Let us pretend for the moment that you are small private entity who supplies goods to another South African firm which provides services to a government entity. You will need to be black-empowered as this other private entity will surely exert pressure on you to be his preferred black-empowered provider. Perhaps due to your size, or whatever other reason, a major contributor to your BEE status is black preferential procurement. You in turn are forced to exert pressure on your suppliers to also become black-empowered. What do you stand to do if your only suppliers are located outside South Africa? For one, they may not stand a chance of being black-empowered. Do you have to limit your procurement from them and increase your procurement from a South African black-empowered entity in order to continue supplying services to the government? Does this not effectively contravene the National Treatment principal as that foreign supplier is not supplying to the South African government within the conditions laid down by the exceptions to the National Treatment principal?

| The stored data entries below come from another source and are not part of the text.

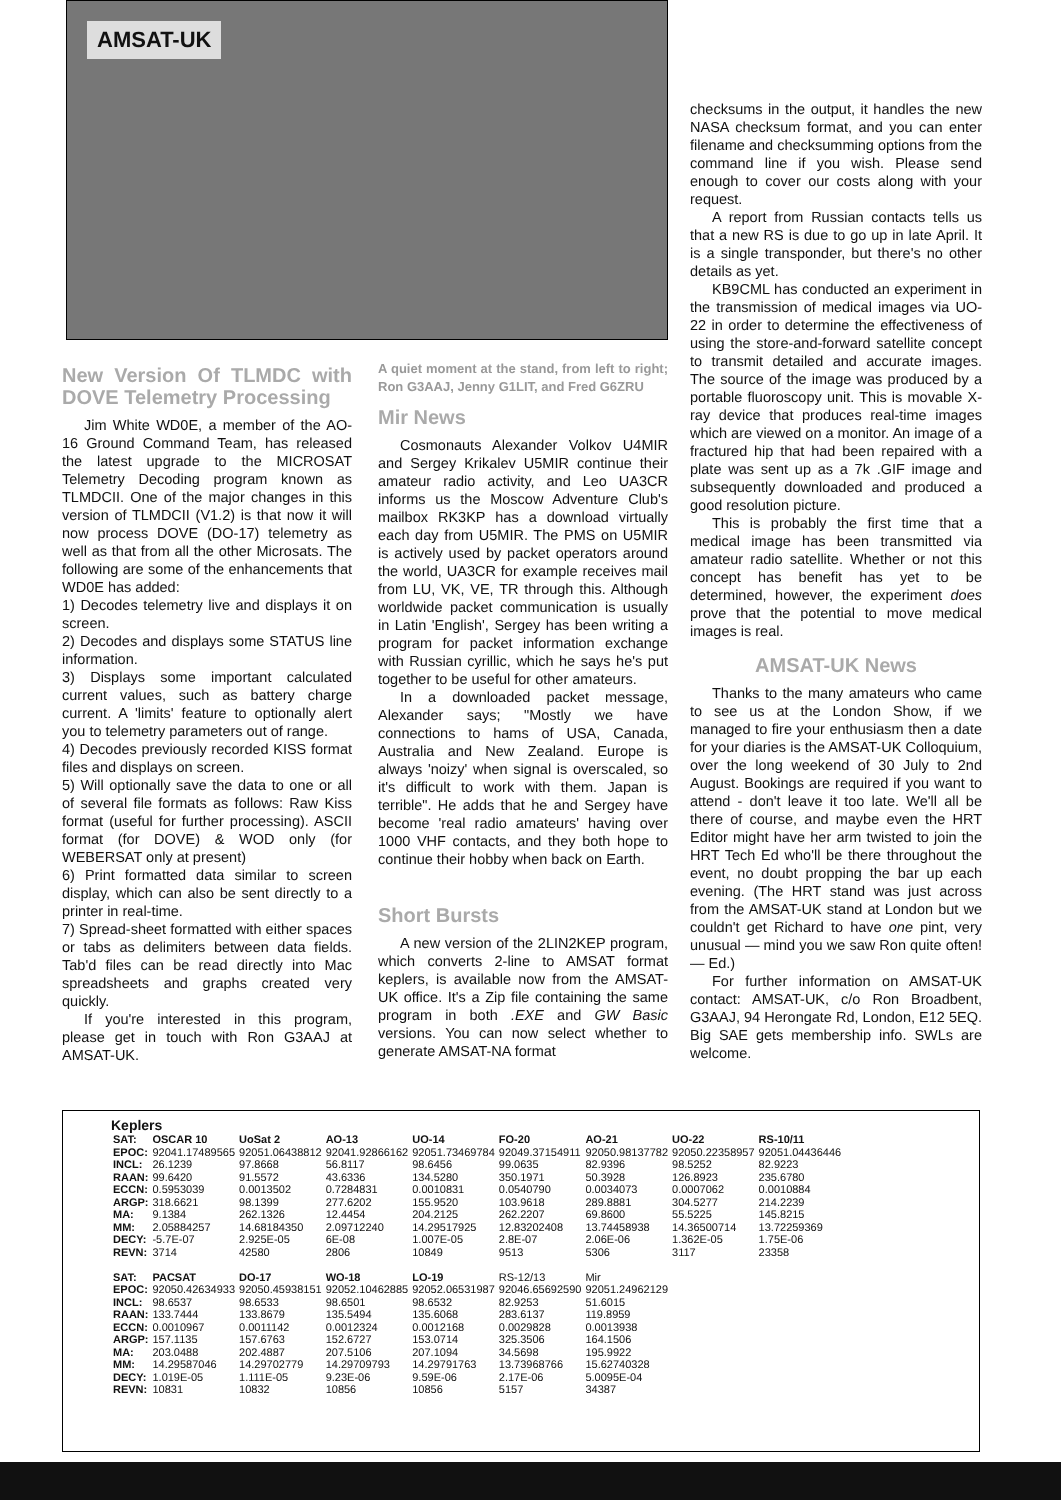AMSAT-UK
New Version Of TLMDC with DOVE Telemetry Processing
Jim White WD0E, a member of the AO-16 Ground Command Team, has released the latest upgrade to the MICROSAT Telemetry Decoding program known as TLMDCII. One of the major changes in this version of TLMDCII (V1.2) is that now it will now process DOVE (DO-17) telemetry as well as that from all the other Microsats. The following are some of the enhancements that WD0E has added:
1) Decodes telemetry live and displays it on screen.
2) Decodes and displays some STATUS line information.
3) Displays some important calculated current values, such as battery charge current. A 'limits' feature to optionally alert you to telemetry parameters out of range.
4) Decodes previously recorded KISS format files and displays on screen.
5) Will optionally save the data to one or all of several file formats as follows: Raw Kiss format (useful for further processing). ASCII format (for DOVE) & WOD only (for WEBERSAT only at present)
6) Print formatted data similar to screen display, which can also be sent directly to a printer in real-time.
7) Spread-sheet formatted with either spaces or tabs as delimiters between data fields. Tab'd files can be read directly into Mac spreadsheets and graphs created very quickly.
If you're interested in this program, please get in touch with Ron G3AAJ at AMSAT-UK.
A quiet moment at the stand, from left to right; Ron G3AAJ, Jenny G1LIT, and Fred G6ZRU
Mir News
Cosmonauts Alexander Volkov U4MIR and Sergey Krikalev U5MIR continue their amateur radio activity, and Leo UA3CR informs us the Moscow Adventure Club's mailbox RK3KP has a download virtually each day from U5MIR. The PMS on U5MIR is actively used by packet operators around the world, UA3CR for example receives mail from LU, VK, VE, TR through this. Although worldwide packet communication is usually in Latin 'English', Sergey has been writing a program for packet information exchange with Russian cyrillic, which he says he's put together to be useful for other amateurs.
In a downloaded packet message, Alexander says; "Mostly we have connections to hams of USA, Canada, Australia and New Zealand. Europe is always 'noizy' when signal is overscaled, so it's difficult to work with them. Japan is terrible". He adds that he and Sergey have become 'real radio amateurs' having over 1000 VHF contacts, and they both hope to continue their hobby when back on Earth.
Short Bursts
A new version of the 2LIN2KEP program, which converts 2-line to AMSAT format keplers, is available now from the AMSAT-UK office. It's a Zip file containing the same program in both .EXE and GW Basic versions. You can now select whether to generate AMSAT-NA format
checksums in the output, it handles the new NASA checksum format, and you can enter filename and checksumming options from the command line if you wish. Please send enough to cover our costs along with your request.
A report from Russian contacts tells us that a new RS is due to go up in late April. It is a single transponder, but there's no other details as yet.
KB9CML has conducted an experiment in the transmission of medical images via UO-22 in order to determine the effectiveness of using the store-and-forward satellite concept to transmit detailed and accurate images. The source of the image was produced by a portable fluoroscopy unit. This is movable X-ray device that produces real-time images which are viewed on a monitor. An image of a fractured hip that had been repaired with a plate was sent up as a 7k .GIF image and subsequently downloaded and produced a good resolution picture.
This is probably the first time that a medical image has been transmitted via amateur radio satellite. Whether or not this concept has benefit has yet to be determined, however, the experiment does prove that the potential to move medical images is real.
AMSAT-UK News
Thanks to the many amateurs who came to see us at the London Show, if we managed to fire your enthusiasm then a date for your diaries is the AMSAT-UK Colloquium, over the long weekend of 30 July to 2nd August. Bookings are required if you want to attend - don't leave it too late. We'll all be there of course, and maybe even the HRT Editor might have her arm twisted to join the HRT Tech Ed who'll be there throughout the event, no doubt propping the bar up each evening. (The HRT stand was just across from the AMSAT-UK stand at London but we couldn't get Richard to have one pint, very unusual — mind you we saw Ron quite often! — Ed.)
For further information on AMSAT-UK contact: AMSAT-UK, c/o Ron Broadbent, G3AAJ, 94 Herongate Rd, London, E12 5EQ. Big SAE gets membership info. SWLs are welcome.
Keplers
| SAT: | OSCAR 10 | UoSat 2 | AO-13 | UO-14 | FO-20 | AO-21 | UO-22 | RS-10/11 |
| --- | --- | --- | --- | --- | --- | --- | --- | --- |
| EPOC: | 92041.17489565 | 92051.06438812 | 92041.92866162 | 92051.73469784 | 92049.37154911 | 92050.98137782 | 92050.22358957 | 92051.04436446 |
| INCL: | 26.1239 | 97.8668 | 56.8117 | 98.6456 | 99.0635 | 82.9396 | 98.5252 | 82.9223 |
| RAAN: | 99.6420 | 91.5572 | 43.6336 | 134.5280 | 350.1971 | 50.3928 | 126.8923 | 235.6780 |
| ECCN: | 0.5953039 | 0.0013502 | 0.7284831 | 0.0010831 | 0.0540790 | 0.0034073 | 0.0007062 | 0.0010884 |
| ARGP: | 318.6621 | 98.1399 | 277.6202 | 155.9520 | 103.9618 | 289.8881 | 304.5277 | 214.2239 |
| MA: | 9.1384 | 262.1326 | 12.4454 | 204.2125 | 262.2207 | 69.8600 | 55.5225 | 145.8215 |
| MM: | 2.05884257 | 14.68184350 | 2.09712240 | 14.29517925 | 12.83202408 | 13.74458938 | 14.36500714 | 13.72259369 |
| DECY: | -5.7E-07 | 2.925E-05 | 6E-08 | 1.007E-05 | 2.8E-07 | 2.06E-06 | 1.362E-05 | 1.75E-06 |
| REVN: | 3714 | 42580 | 2806 | 10849 | 9513 | 5306 | 3117 | 23358 |
| SAT: | PACSAT | DO-17 | WO-18 | LO-19 | RS-12/13 | Mir | | |
| EPOC: | 92050.42634933 | 92050.45938151 | 92052.10462885 | 92052.06531987 | 92046.65692590 | 92051.24962129 | | |
| INCL: | 98.6537 | 98.6533 | 98.6501 | 98.6532 | 82.9253 | 51.6015 | | |
| RAAN: | 133.7444 | 133.8679 | 135.5494 | 135.6068 | 283.6137 | 119.8959 | | |
| ECCN: | 0.0010967 | 0.0011142 | 0.0012324 | 0.0012168 | 0.0029828 | 0.0013938 | | |
| ARGP: | 157.1135 | 157.6763 | 152.6727 | 153.0714 | 325.3506 | 164.1506 | | |
| MA: | 203.0488 | 202.4887 | 207.5106 | 207.1094 | 34.5698 | 195.9922 | | |
| MM: | 14.29587046 | 14.29702779 | 14.29709793 | 14.29791763 | 13.73968766 | 15.62740328 | | |
| DECY: | 1.019E-05 | 1.111E-05 | 9.23E-06 | 9.59E-06 | 2.17E-06 | 5.0095E-04 | | |
| REVN: | 10831 | 10832 | 10856 | 10856 | 5157 | 34387 | | |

Would this ‘unforeseen’ consequence of BEE legislation not qualify as a law that, at face value, does not discriminate against foreigners although the downstream effect does indeed (indirectly) do just that? Would other WTO Members not be able to argue that South Africa’s BEE legislation contravenes the exception which allows a government to discriminate against foreigners when government procurement is involved? Of course it could be possible to argue both for and against BEE, but the question should perhaps be if any WTO Member would risk doing so? This is especially true given that under GATT’s article 20 and GATS’ article 14 we have general exceptions (such as public morals) to unjustifiable discrimination against other countries. It could be argued that BEE is a moral protection infused into the South African society as a protection against the highly immoral legacy of Apartheid. If South Africa does take this defence it would be politically thorny for any WTO Member to take issue with South Africa in the WTO as they would be seen to be attacking the laudable mechanics which are redressing Apartheid.